Segundo Clóvis Moura, “o racismo não é uma conclusão tirada dos dados da ciência, de acordo com pesquisas de laboratório que comprovem a superioridade de um grupo étnico sobre outro. O racismo é uma ideologia deliberadamente montada para justificar a dominação de um grupo sobre outro. É, portanto, uuma ideologia de dominação.

Acontece que após a abolição da escravidão no Brasil, a elite do país determinada a manter seu projeto de domínio, costurou outras roupagens para sustentar o novo regime econômico. Nesse momento ganha destaque a  concepção eugênica que correspondia a uma política de embranquecimento da população e a uma teorização sobre características de personalidade inerentes às raças.

Dentre elas, se destaca o papel do direito penal na formação do imaginário popular do negro como figura naturalmente criminosa. Ainda no período da primeira república, o código penal tipificava como crime o que ficou conhecido como lei da vadiagem. Num contexto de séculos de escravidão, foi como prender as pessoas simplesmente por elas serem negras. Essa política foi aprimorada ao longos das décadas, mas sem nunca perder o viés ideológico de dominação sobre os corpos marginalizados.

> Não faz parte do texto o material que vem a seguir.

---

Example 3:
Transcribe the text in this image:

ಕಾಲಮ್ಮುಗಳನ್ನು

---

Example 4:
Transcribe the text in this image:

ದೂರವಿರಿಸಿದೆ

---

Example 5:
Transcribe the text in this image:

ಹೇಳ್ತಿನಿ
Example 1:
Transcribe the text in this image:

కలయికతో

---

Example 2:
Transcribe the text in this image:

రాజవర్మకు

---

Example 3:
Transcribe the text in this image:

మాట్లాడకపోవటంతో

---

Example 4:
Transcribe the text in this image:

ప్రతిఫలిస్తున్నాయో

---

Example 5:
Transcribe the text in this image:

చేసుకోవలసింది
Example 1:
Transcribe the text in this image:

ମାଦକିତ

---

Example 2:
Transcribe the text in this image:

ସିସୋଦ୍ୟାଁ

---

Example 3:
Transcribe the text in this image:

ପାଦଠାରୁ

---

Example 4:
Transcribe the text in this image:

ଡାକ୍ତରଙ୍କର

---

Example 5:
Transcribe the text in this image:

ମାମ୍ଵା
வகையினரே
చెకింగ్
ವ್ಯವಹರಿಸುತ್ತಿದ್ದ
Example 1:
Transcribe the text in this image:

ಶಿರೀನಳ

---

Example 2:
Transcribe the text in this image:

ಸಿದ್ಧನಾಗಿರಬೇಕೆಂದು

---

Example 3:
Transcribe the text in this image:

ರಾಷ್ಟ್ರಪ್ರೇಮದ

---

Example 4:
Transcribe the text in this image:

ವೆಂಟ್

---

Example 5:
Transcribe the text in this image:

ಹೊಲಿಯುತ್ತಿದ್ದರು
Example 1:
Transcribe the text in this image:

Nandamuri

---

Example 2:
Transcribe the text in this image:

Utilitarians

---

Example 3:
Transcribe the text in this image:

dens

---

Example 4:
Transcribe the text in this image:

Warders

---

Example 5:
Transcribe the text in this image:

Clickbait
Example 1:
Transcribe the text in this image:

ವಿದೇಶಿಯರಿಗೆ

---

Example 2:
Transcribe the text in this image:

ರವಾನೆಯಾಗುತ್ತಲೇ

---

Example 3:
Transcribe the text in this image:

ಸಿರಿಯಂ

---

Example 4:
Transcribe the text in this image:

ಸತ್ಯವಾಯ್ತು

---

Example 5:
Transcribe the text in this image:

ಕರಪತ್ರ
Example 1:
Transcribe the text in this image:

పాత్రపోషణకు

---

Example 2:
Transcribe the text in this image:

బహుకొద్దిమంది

A Liga de Higiene Mental, por exemplo, braço do nazismo e do arianismo no Brasil, se destacou como defensora “científica” dessa tese e defendia, entre outras bandeiras, salários eugênicos (quanto mais clara a cor da pele, maior deveria ser o salário), recompensa para famílias que procriassem seres “superiores”, punição para os “inferiores”.

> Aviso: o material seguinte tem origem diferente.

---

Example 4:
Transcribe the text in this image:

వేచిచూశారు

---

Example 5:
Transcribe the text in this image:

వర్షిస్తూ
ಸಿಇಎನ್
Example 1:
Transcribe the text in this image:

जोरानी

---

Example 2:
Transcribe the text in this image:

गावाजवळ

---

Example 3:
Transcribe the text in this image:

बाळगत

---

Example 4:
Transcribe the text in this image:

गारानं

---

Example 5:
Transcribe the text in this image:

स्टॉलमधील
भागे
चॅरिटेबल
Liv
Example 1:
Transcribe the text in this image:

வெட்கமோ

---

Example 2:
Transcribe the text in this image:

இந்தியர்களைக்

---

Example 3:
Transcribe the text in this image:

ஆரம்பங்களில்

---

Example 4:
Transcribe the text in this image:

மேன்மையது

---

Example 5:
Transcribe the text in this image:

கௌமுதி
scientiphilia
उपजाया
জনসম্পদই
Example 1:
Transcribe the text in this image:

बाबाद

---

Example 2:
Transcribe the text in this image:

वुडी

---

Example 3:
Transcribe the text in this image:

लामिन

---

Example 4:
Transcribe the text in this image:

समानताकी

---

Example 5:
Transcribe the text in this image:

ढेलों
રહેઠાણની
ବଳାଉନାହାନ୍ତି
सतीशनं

O higienismo social presente na segregação territorial até os dias de hoje, é oriundo das políticas da burguesia desde a formação da nação brasileira. A verdade é que esse país foi constituído sob uma ideologia burguesa e racista, que nega ao povo sua própria história, como estratégia política para perpetuar uma estrutura excludente.

Sendo assim, torna-se uma ingenuidade combater o racismo apenas através do viés acadêmico ou estritamente científico, muito embora não possamos de maneira nenhuma, negar o combate também nesse terreno.  Mas a verdade é que a boa e velha luta de classes ainda é a forma mais eficiente de enfrentar o racismo no Brasil. Como afirma Clóvis Moura, “a questão racial é essencialmente política e não apenas científica.”

Para superarmos o sistema político existente, o capitalismo, será necessário travarmos as lutas pelos interesses imediatos da classe trabalhadora, composta na sua maioria por mulheres e negros. Mas isso não bastará. Será necessário, e esse é o nosso desafio, apresentar outro modelo de sociedade que seja capaz de substituir a engrenagem capitalista.

Um sistema político e social que dê conta de distribuir toda a riqueza socialmente produzida, pondo fim à propriedade privada dos meios de produção e a todas as desigualdades sociais existentes na atualidade. Esse sistema, essa sociedade, tem nome e chama-se Socialismo.